Your answer should consist of each line below that includes the word "Devleti".

START Source data

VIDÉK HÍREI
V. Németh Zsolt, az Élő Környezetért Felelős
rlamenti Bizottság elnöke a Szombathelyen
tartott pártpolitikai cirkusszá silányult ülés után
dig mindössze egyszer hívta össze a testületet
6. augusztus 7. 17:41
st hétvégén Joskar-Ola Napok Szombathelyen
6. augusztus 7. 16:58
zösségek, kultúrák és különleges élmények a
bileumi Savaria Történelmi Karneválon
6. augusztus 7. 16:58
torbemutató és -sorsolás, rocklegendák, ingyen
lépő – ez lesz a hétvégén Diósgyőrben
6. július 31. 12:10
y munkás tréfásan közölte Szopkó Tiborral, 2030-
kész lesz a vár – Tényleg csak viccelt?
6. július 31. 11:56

END Source data
START Source data

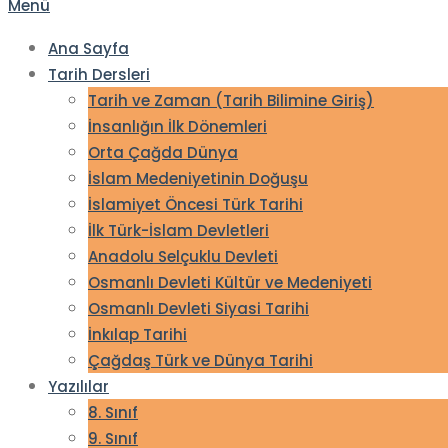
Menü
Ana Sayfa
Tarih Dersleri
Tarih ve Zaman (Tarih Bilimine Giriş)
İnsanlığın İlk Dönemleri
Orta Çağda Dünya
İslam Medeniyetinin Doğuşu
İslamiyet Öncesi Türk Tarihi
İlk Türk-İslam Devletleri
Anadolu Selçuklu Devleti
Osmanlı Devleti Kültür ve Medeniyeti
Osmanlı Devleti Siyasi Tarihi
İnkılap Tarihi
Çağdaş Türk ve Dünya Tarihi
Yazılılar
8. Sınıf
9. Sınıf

END Source data

▶ Answer to this task
Anadolu Selçuklu Devleti
Osmanlı Devleti Kültür ve Medeniyeti
Osmanlı Devleti Siyasi Tarihi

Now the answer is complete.